About this exercise » An exact copy of every entry is the required answer.

Source material »

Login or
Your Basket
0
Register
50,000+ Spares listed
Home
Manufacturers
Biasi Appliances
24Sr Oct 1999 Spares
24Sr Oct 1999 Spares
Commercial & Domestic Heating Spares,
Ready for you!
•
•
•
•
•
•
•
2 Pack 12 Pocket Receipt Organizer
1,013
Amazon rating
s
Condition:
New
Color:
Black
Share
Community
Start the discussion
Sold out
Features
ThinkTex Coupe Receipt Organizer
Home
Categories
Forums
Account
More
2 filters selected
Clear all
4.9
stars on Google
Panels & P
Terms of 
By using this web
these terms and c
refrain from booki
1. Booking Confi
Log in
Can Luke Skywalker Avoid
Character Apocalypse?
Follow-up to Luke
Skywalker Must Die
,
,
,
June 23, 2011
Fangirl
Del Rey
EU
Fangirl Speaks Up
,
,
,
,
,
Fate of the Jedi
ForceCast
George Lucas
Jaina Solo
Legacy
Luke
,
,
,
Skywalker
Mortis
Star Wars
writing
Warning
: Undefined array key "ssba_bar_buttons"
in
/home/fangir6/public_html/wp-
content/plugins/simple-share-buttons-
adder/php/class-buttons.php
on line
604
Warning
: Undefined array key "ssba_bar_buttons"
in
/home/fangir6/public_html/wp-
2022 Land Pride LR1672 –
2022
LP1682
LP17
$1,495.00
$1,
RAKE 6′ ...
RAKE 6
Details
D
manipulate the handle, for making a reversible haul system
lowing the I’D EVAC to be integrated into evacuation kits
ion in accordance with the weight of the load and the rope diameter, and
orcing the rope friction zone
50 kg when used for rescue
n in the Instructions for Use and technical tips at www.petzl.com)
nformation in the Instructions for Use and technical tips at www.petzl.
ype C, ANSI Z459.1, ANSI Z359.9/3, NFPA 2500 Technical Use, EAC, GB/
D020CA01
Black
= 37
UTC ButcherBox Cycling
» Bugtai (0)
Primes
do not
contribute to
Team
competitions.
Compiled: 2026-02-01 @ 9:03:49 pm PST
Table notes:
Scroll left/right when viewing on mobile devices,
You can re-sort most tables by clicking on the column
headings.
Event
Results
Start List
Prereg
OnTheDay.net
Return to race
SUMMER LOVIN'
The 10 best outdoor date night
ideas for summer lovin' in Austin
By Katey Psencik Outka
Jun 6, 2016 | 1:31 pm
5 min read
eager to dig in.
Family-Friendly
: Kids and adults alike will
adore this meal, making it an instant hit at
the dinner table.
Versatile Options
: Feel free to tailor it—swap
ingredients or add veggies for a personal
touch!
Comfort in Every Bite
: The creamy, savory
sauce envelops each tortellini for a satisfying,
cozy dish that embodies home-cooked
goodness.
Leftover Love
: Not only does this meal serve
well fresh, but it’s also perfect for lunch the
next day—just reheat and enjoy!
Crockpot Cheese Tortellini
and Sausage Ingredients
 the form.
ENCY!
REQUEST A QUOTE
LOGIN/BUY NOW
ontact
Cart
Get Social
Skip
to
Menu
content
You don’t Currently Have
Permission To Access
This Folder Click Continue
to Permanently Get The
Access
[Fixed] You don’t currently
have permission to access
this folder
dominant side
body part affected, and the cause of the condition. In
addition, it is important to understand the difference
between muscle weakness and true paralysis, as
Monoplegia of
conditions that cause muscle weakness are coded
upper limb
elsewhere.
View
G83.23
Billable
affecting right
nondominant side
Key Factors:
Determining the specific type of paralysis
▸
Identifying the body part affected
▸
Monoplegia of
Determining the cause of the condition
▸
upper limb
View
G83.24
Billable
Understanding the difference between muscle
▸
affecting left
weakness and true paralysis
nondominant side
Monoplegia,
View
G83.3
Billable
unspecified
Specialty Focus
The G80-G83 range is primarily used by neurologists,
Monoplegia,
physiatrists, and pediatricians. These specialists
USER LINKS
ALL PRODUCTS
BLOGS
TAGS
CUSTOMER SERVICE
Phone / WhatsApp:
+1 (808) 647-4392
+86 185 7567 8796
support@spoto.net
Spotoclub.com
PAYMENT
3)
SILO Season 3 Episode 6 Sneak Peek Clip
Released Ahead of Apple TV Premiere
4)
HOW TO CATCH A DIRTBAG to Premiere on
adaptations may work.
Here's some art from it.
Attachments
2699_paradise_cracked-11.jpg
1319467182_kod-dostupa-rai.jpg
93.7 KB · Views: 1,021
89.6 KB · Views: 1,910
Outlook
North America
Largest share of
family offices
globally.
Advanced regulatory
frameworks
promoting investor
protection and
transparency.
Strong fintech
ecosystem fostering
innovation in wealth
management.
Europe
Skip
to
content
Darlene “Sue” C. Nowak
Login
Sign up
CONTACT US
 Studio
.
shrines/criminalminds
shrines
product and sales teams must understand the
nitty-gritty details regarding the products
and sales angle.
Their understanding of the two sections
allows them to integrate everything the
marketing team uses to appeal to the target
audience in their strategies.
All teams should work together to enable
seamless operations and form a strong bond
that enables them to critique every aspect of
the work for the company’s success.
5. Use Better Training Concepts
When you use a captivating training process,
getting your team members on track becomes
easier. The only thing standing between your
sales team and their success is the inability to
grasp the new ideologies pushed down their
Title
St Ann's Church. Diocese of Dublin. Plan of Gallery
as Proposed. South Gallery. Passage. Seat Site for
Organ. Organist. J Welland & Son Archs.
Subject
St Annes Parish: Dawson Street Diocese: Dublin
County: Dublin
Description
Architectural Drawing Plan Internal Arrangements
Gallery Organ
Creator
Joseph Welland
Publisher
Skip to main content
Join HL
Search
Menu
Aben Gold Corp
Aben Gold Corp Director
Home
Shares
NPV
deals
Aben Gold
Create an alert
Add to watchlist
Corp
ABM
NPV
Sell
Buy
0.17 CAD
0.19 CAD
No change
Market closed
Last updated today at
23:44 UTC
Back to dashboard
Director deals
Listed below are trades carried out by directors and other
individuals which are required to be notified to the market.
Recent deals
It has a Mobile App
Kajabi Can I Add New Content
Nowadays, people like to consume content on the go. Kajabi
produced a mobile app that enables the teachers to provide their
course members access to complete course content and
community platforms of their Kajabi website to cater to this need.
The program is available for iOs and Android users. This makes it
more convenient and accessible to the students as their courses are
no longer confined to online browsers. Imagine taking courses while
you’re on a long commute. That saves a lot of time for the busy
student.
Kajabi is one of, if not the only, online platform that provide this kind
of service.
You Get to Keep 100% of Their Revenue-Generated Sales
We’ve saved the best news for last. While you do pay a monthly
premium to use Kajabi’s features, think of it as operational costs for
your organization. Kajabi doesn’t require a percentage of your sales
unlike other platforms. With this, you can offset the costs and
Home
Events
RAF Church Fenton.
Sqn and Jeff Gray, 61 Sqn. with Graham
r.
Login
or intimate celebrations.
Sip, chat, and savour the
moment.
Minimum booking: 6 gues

Result for this task »
Login or
Your Basket
0
Register
50,000+ Spares listed
Home
Manufacturers
Biasi Appliances
24Sr Oct 1999 Spares
24Sr Oct 1999 Spares
Commercial & Domestic Heating Spares,
Ready for you!
•
•
•
•
•
•
•
2 Pack 12 Pocket Receipt Organizer
1,013
Amazon rating
s
Condition:
New
Color:
Black
Share
Community
Start the discussion
Sold out
Features
ThinkTex Coupe Receipt Organizer
Home
Categories
Forums
Account
More
2 filters selected
Clear all
4.9
stars on Google
Panels & P
Terms of 
By using this web
these terms and c
refrain from booki
1. Booking Confi
Log in
Can Luke Skywalker Avoid
Character Apocalypse?
Follow-up to Luke
Skywalker Must Die
,
,
,
June 23, 2011
Fangirl
Del Rey
EU
Fangirl Speaks Up
,
,
,
,
,
Fate of the Jedi
ForceCast
George Lucas
Jaina Solo
Legacy
Luke
,
,
,
Skywalker
Mortis
Star Wars
writing
Warning
: Undefined array key "ssba_bar_buttons"
in
/home/fangir6/public_html/wp-
content/plugins/simple-share-buttons-
adder/php/class-buttons.php
on line
604
Warning
: Undefined array key "ssba_bar_buttons"
in
/home/fangir6/public_html/wp-
2022 Land Pride LR1672 –
2022
LP1682
LP17
$1,495.00
$1,
RAKE 6′ ...
RAKE 6
Details
D
manipulate the handle, for making a reversible haul system
lowing the I’D EVAC to be integrated into evacuation kits
ion in accordance with the weight of the load and the rope diameter, and
orcing the rope friction zone
50 kg when used for rescue
n in the Instructions for Use and technical tips at www.petzl.com)
nformation in the Instructions for Use and technical tips at www.petzl.
ype C, ANSI Z459.1, ANSI Z359.9/3, NFPA 2500 Technical Use, EAC, GB/
D020CA01
Black
= 37
UTC ButcherBox Cycling
» Bugtai (0)
Primes
do not
contribute to
Team
competitions.
Compiled: 2026-02-01 @ 9:03:49 pm PST
Table notes:
Scroll left/right when viewing on mobile devices,
You can re-sort most tables by clicking on the column
headings.
Event
Results
Start List
Prereg
OnTheDay.net
Return to race
SUMMER LOVIN'
The 10 best outdoor date night
ideas for summer lovin' in Austin
By Katey Psencik Outka
Jun 6, 2016 | 1:31 pm
5 min read
eager to dig in.
Family-Friendly
: Kids and adults alike will
adore this meal, making it an instant hit at
the dinner table.
Versatile Options
: Feel free to tailor it—swap
ingredients or add veggies for a personal
touch!
Comfort in Every Bite
: The creamy, savory
sauce envelops each tortellini for a satisfying,
cozy dish that embodies home-cooked
goodness.
Leftover Love
: Not only does this meal serve
well fresh, but it’s also perfect for lunch the
next day—just reheat and enjoy!
Crockpot Cheese Tortellini
and Sausage Ingredients
 the form.
ENCY!
REQUEST A QUOTE
LOGIN/BUY NOW
ontact
Cart
Get Social
Skip
to
Menu
content
You don’t Currently Have
Permission To Access
This Folder Click Continue
to Permanently Get The
Access
[Fixed] You don’t currently
have permission to access
this folder
dominant side
body part affected, and the cause of the condition. In
addition, it is important to understand the difference
between muscle weakness and true paralysis, as
Monoplegia of
conditions that cause muscle weakness are coded
upper limb
elsewhere.
View
G83.23
Billable
affecting right
nondominant side
Key Factors:
Determining the specific type of paralysis
▸
Identifying the body part affected
▸
Monoplegia of
Determining the cause of the condition
▸
upper limb
View
G83.24
Billable
Understanding the difference between muscle
▸
affecting left
weakness and true paralysis
nondominant side
Monoplegia,
View
G83.3
Billable
unspecified
Specialty Focus
The G80-G83 range is primarily used by neurologists,
Monoplegia,
physiatrists, and pediatricians. These specialists
USER LINKS
ALL PRODUCTS
BLOGS
TAGS
CUSTOMER SERVICE
Phone / WhatsApp:
+1 (808) 647-4392
+86 185 7567 8796
support@spoto.net
Spotoclub.com
PAYMENT
3)
SILO Season 3 Episode 6 Sneak Peek Clip
Released Ahead of Apple TV Premiere
4)
HOW TO CATCH A DIRTBAG to Premiere on
adaptations may work.
Here's some art from it.
Attachments
2699_paradise_cracked-11.jpg
1319467182_kod-dostupa-rai.jpg
93.7 KB · Views: 1,021
89.6 KB · Views: 1,910
Outlook
North America
Largest share of
family offices
globally.
Advanced regulatory
frameworks
promoting investor
protection and
transparency.
Strong fintech
ecosystem fostering
innovation in wealth
management.
Europe
Skip
to
content
Darlene “Sue” C. Nowak
Login
Sign up
CONTACT US
 Studio
.
shrines/criminalminds
shrines
product and sales teams must understand the
nitty-gritty details regarding the products
and sales angle.
Their understanding of the two sections
allows them to integrate everything the
marketing team uses to appeal to the target
audience in their strategies.
All teams should work together to enable
seamless operations and form a strong bond
that enables them to critique every aspect of
the work for the company’s success.
5. Use Better Training Concepts
When you use a captivating training process,
getting your team members on track becomes
easier. The only thing standing between your
sales team and their success is the inability to
grasp the new ideologies pushed down their
Title
St Ann's Church. Diocese of Dublin. Plan of Gallery
as Proposed. South Gallery. Passage. Seat Site for
Organ. Organist. J Welland & Son Archs.
Subject
St Annes Parish: Dawson Street Diocese: Dublin
County: Dublin
Description
Architectural Drawing Plan Internal Arrangements
Gallery Organ
Creator
Joseph Welland
Publisher
Skip to main content
Join HL
Search
Menu
Aben Gold Corp
Aben Gold Corp Director
Home
Shares
NPV
deals
Aben Gold
Create an alert
Add to watchlist
Corp
ABM
NPV
Sell
Buy
0.17 CAD
0.19 CAD
No change
Market closed
Last updated today at
23:44 UTC
Back to dashboard
Director deals
Listed below are trades carried out by directors and other
individuals which are required to be notified to the market.
Recent deals
It has a Mobile App
Kajabi Can I Add New Content
Nowadays, people like to consume content on the go. Kajabi
produced a mobile app that enables the teachers to provide their
course members access to complete course content and
community platforms of their Kajabi website to cater to this need.
The program is available for iOs and Android users. This makes it
more convenient and accessible to the students as their courses are
no longer confined to online browsers. Imagine taking courses while
you’re on a long commute. That saves a lot of time for the busy
student.
Kajabi is one of, if not the only, online platform that provide this kind
of service.
You Get to Keep 100% of Their Revenue-Generated Sales
We’ve saved the best news for last. While you do pay a monthly
premium to use Kajabi’s features, think of it as operational costs for
your organization. Kajabi doesn’t require a percentage of your sales
unlike other platforms. With this, you can offset the costs and
Home
Events
RAF Church Fenton.
Sqn and Jeff Gray, 61 Sqn. with Graham
r.
Login
or intimate celebrations.
Sip, chat, and savour the
moment.
Minimum booking: 6 gues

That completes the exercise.